17. An operating system deployment apparatus, characterized in that, The device includes: The system recommendation module is configured to input the attribute information of the target server in the target environment into the system recommendation model running in the system deployment engine to obtain the system recommendation type. The target environment is the environment in which the operating system is deployed on the server. The system recommendation model is trained using the attribute information of the server with the operating system deployed in the target environment as a reference sample. The target server is connected to the computer on which the system deployment engine is deployed. The partition determination module is configured to determine a target partition result corresponding to the system's recommended type based on the historical deployment information of the system deployment engine. The target partition result is dynamically generated based on the server's system operating information using a partitioning algorithm invoked by the system deployment engine. The target partition result is configured to partition the server's storage resources. The system deployment module is configured to generate a system deployment scheme based on the system recommendation type and the target partition result, so that the target server can complete the installation of the operating system and the initialization of partition configuration based on the system deployment scheme.

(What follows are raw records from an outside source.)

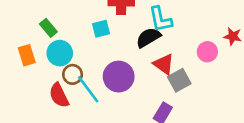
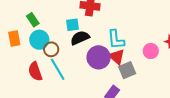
cyan L-shape: (160, 19) -> (116, 39), moved
black semicircle: (148, 38) -> (80, 38), moved
brown circle: (73, 74) -> (51, 49), moved
purple circle: (119, 77) -> (99, 57), moved

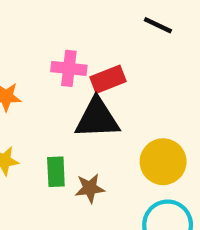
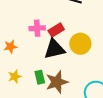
yellow circle: (163, 162) -> (80, 44), moved
brown star: (90, 188) -> (57, 82), size x1.6

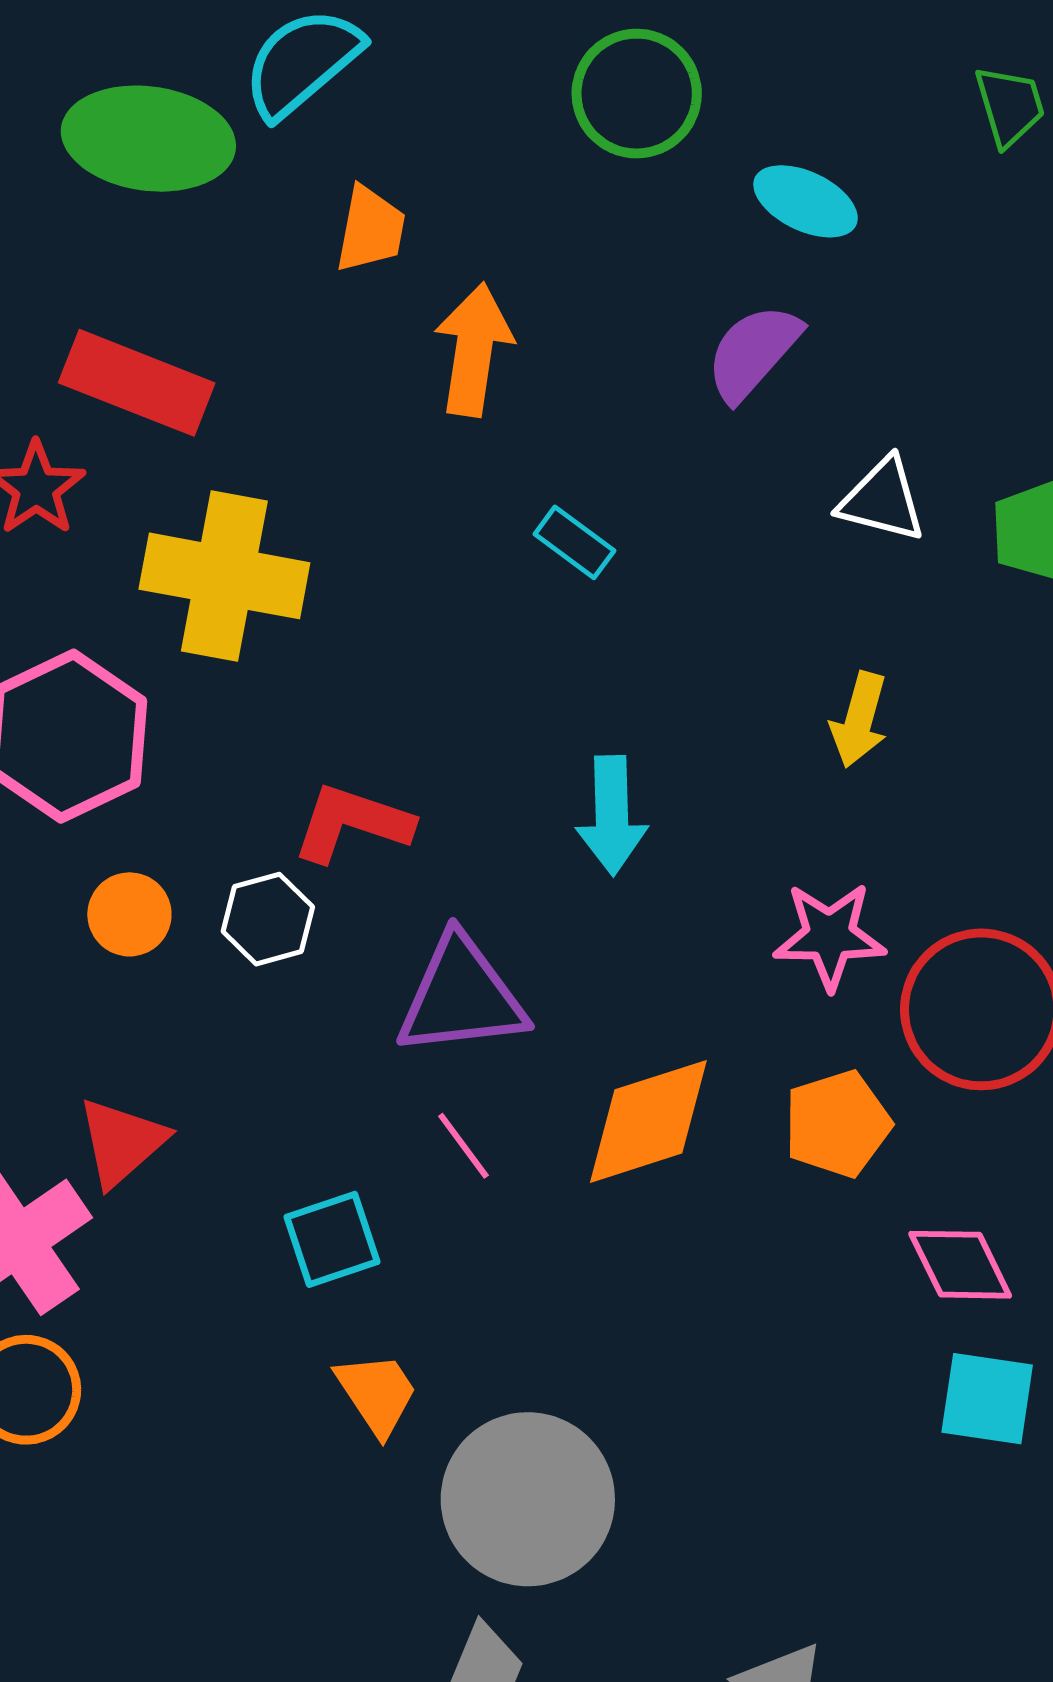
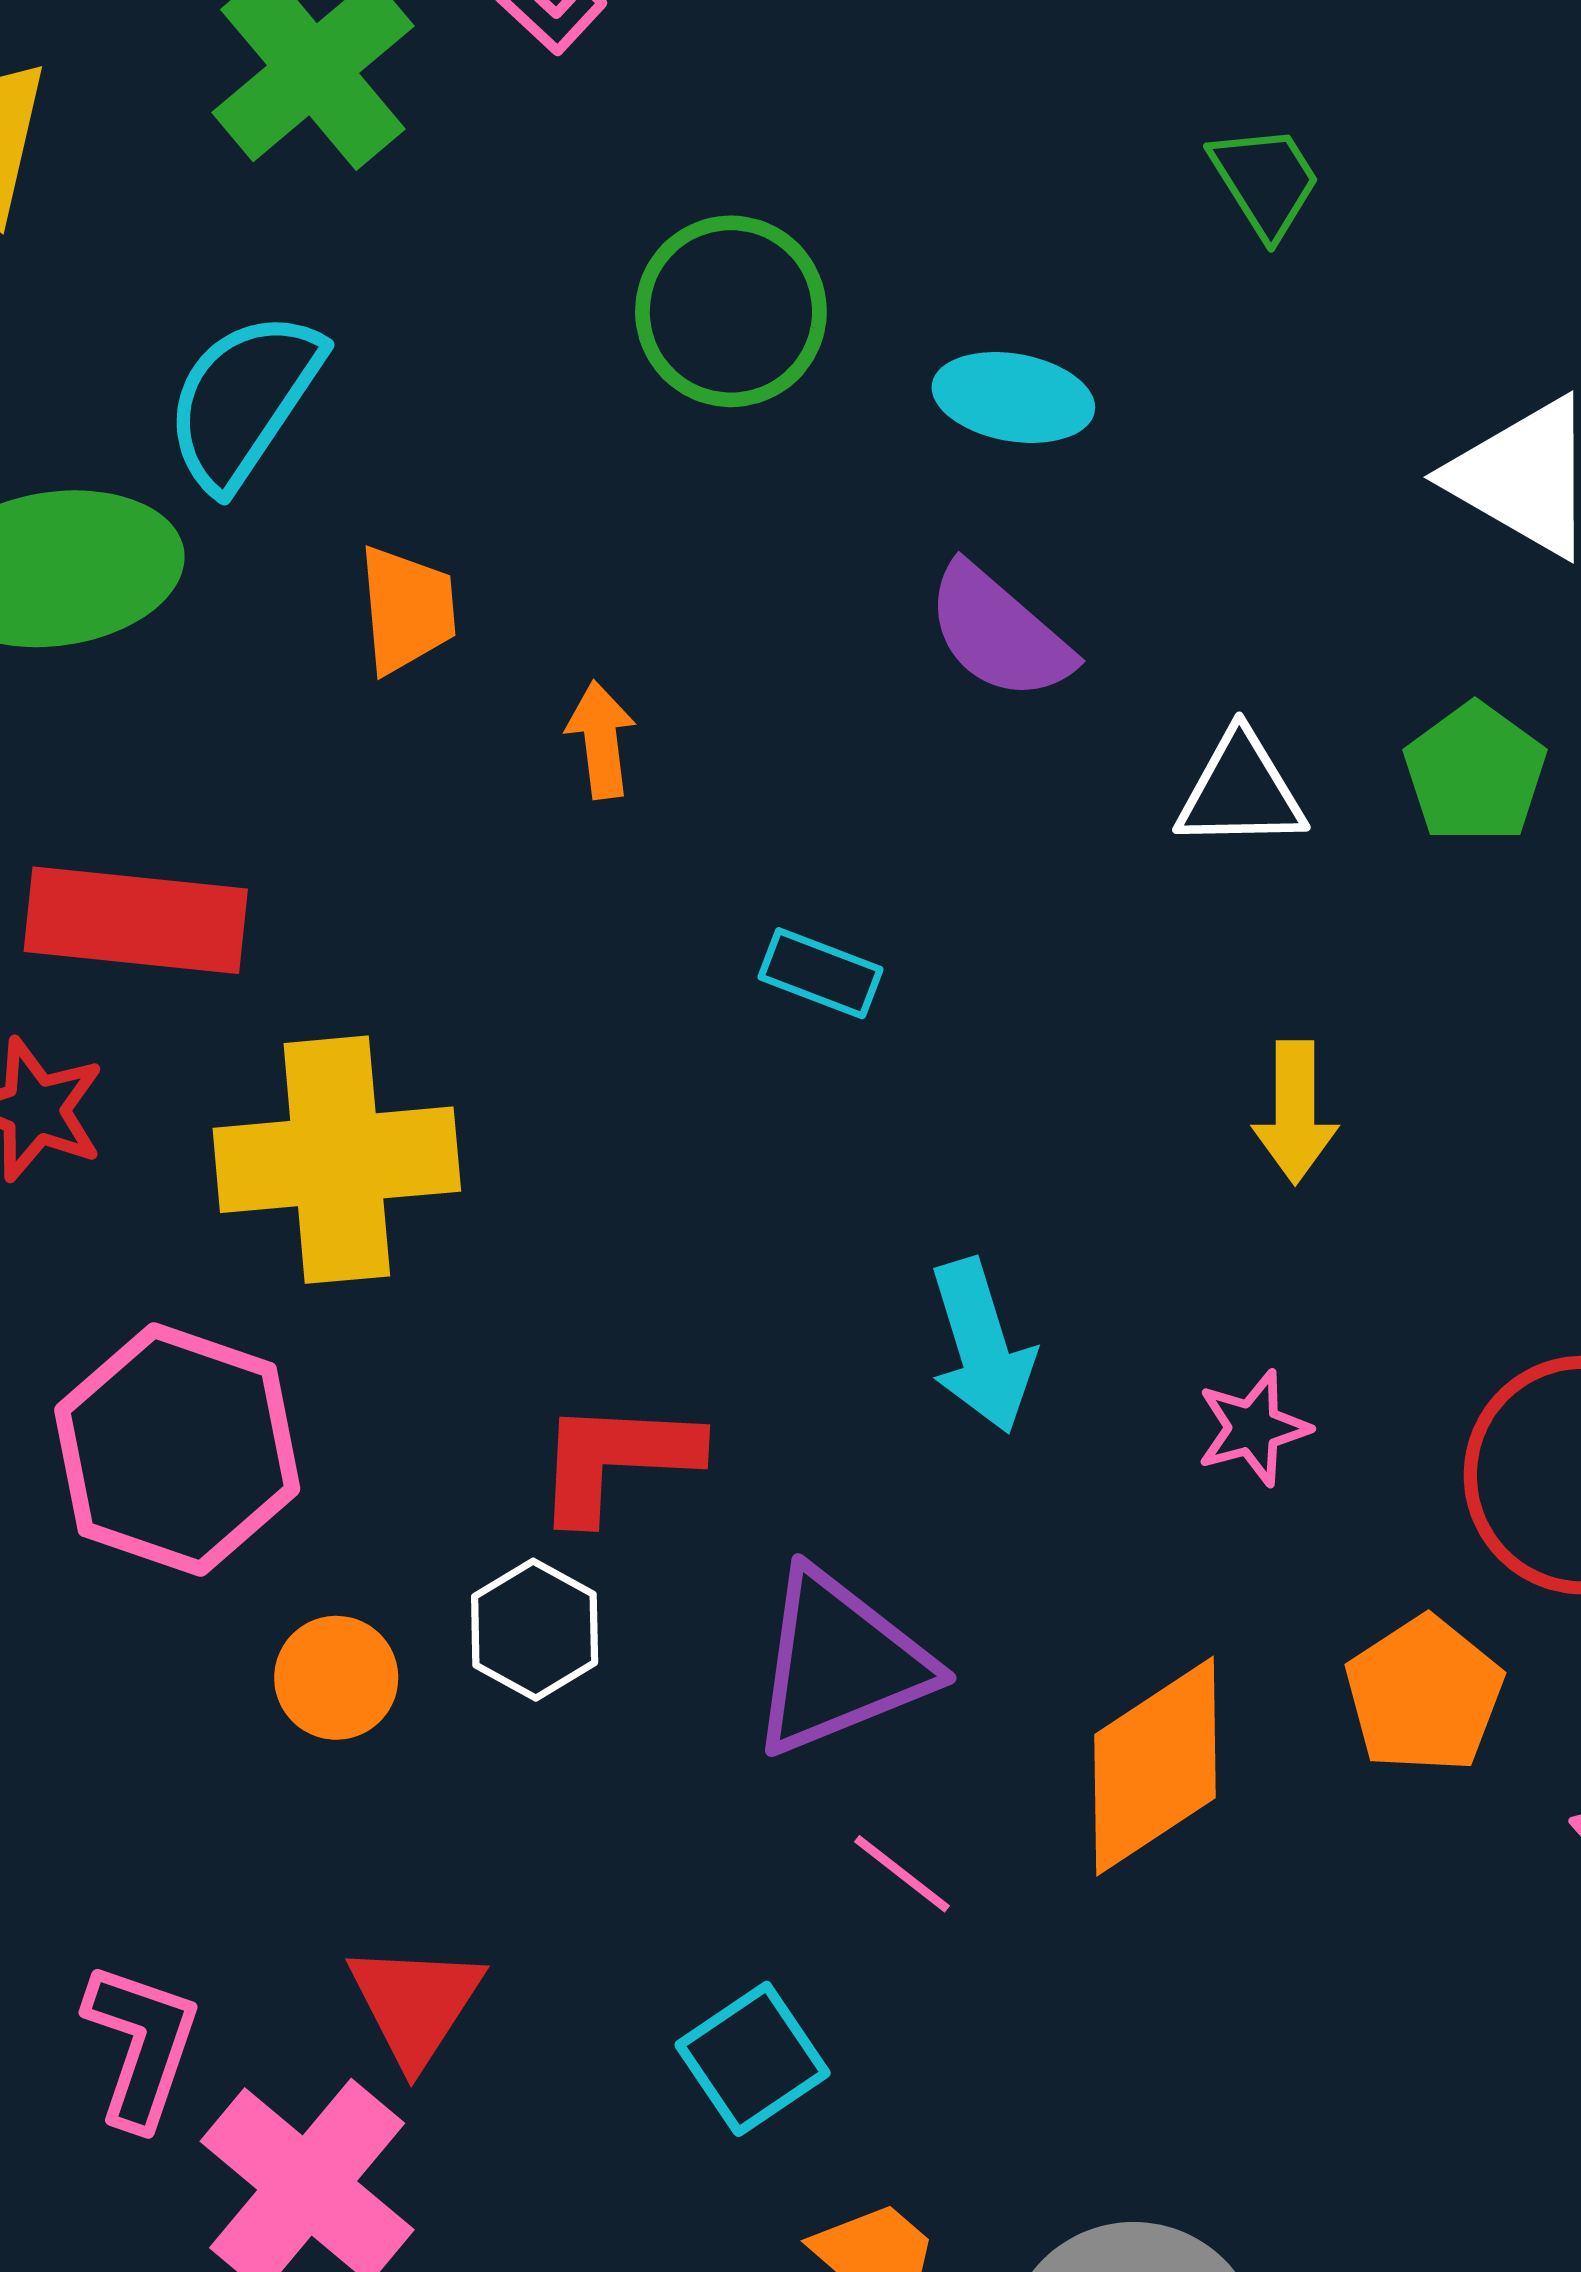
orange arrow: (474, 350) -> (601, 740), size x0.6
purple semicircle: (753, 352) -> (999, 633), turned -75
pink star: (830, 936) -> (1253, 1428), moved, size x0.7

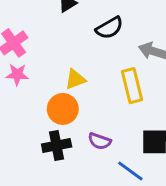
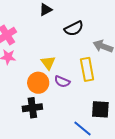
yellow triangle: (75, 79) -> (48, 63), turned -49
purple semicircle: (100, 141) -> (62, 82), moved

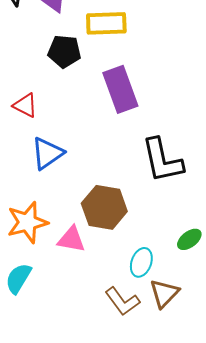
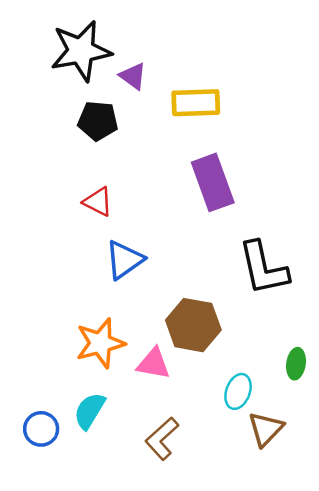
black pentagon: (64, 51) -> (98, 121), moved
green ellipse: (189, 239) -> (296, 364), turned -45
brown L-shape: (122, 301) -> (162, 439), moved, turned 84

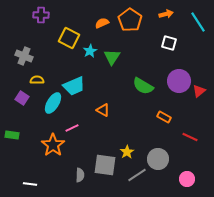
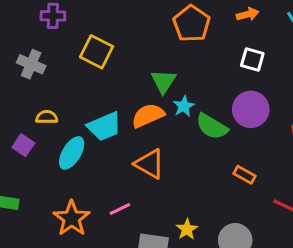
orange semicircle: (102, 23) -> (148, 116), moved, size x1.5
cyan star: (90, 51) -> (184, 106), moved
gray cross: (24, 56) -> (31, 64), moved
purple circle: (179, 81) -> (251, 109), moved
orange triangle: (103, 110) -> (149, 164), size x1.5
pink line: (72, 128) -> (120, 209), moved

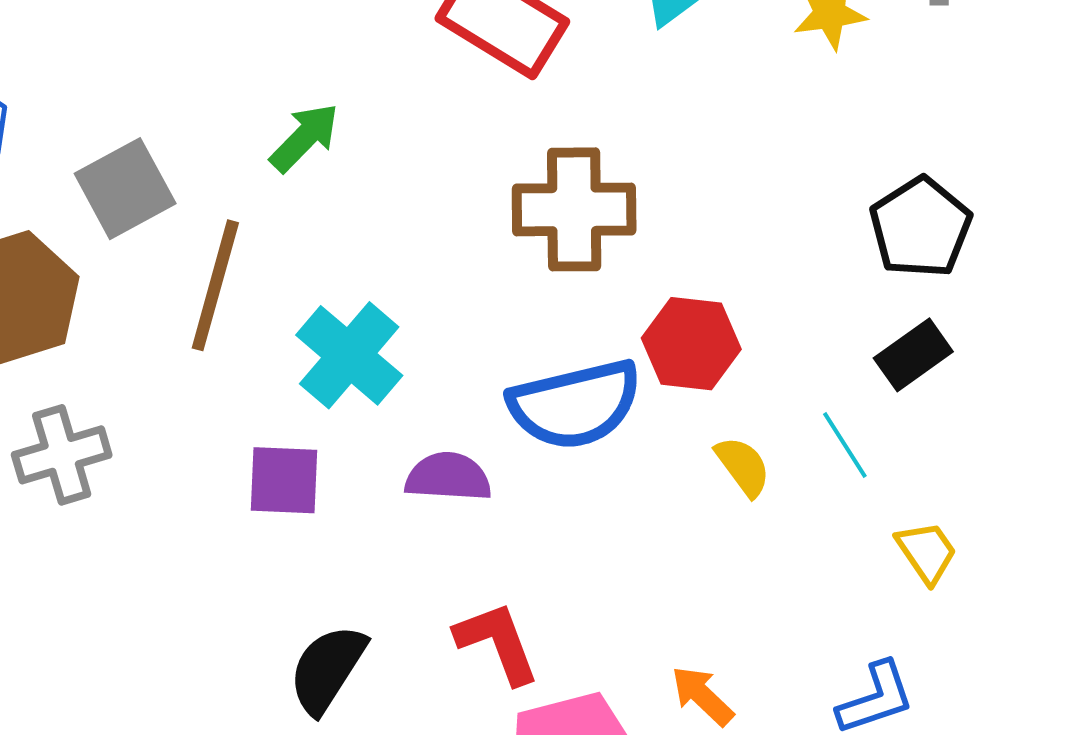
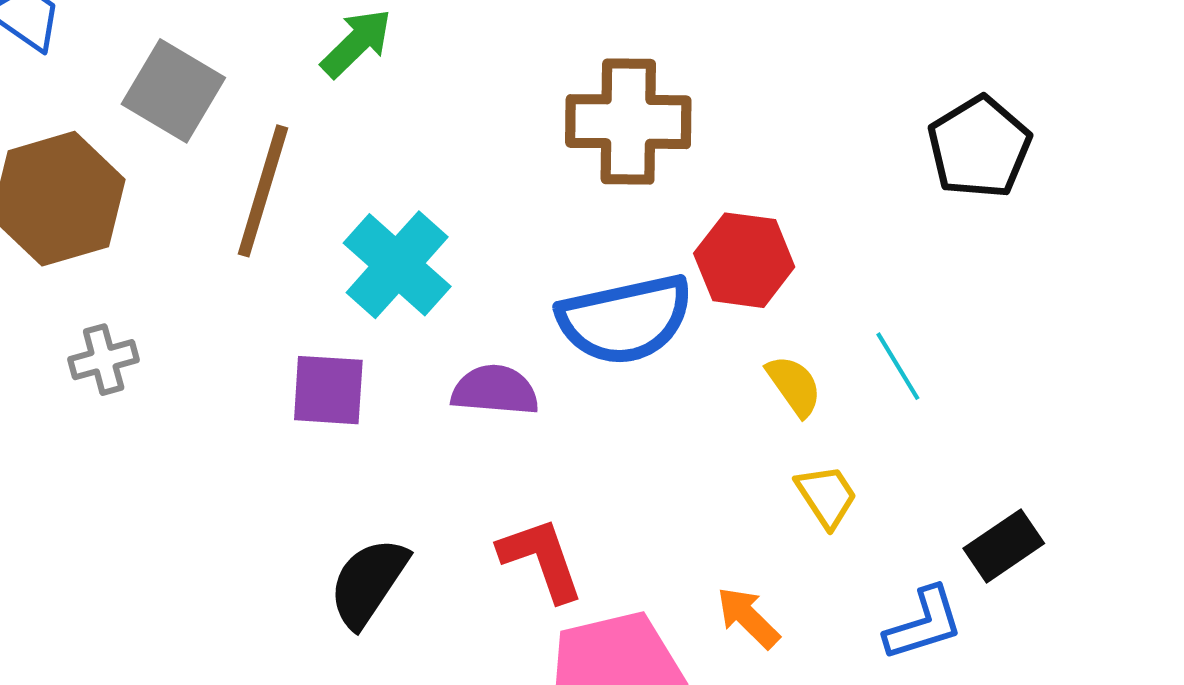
gray square: (125, 189) -> (173, 91), turned -32
black rectangle: (913, 355) -> (1004, 546), moved
gray cross: (62, 455) -> (104, 360), size x0.7
yellow trapezoid: (927, 552) -> (827, 496), moved

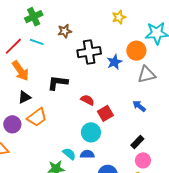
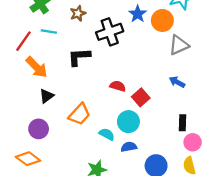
blue star: (114, 62) -> (138, 14), moved
black L-shape: (58, 83) -> (79, 57), moved
orange trapezoid: (37, 117) -> (79, 114), moved
black rectangle: (137, 142) -> (182, 123), turned -32
cyan semicircle: (69, 154) -> (107, 134), moved

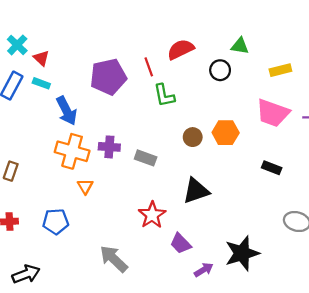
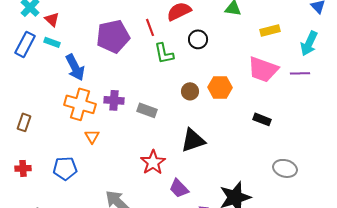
black circle: (220, 70) -> (198, 39), moved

18. An electronic device comprising: One or more processors; Memory, configured to store one or more computer programs, The characteristic feature is that the one or more processors execute the one or more computer programs to implement the steps of the method according to any one of claims 1 to 16.
19. A non-volatile readable storage medium having a computer program or instructions stored thereon, characterized in that, When the computer program or instructions are executed by a processor, they implement the steps of the method according to any one of claims 1 to 16.
20. A computer program product, characterized in that, It includes a computer program that, when executed by a processor, implements the method according to any one of claims 1 to 16.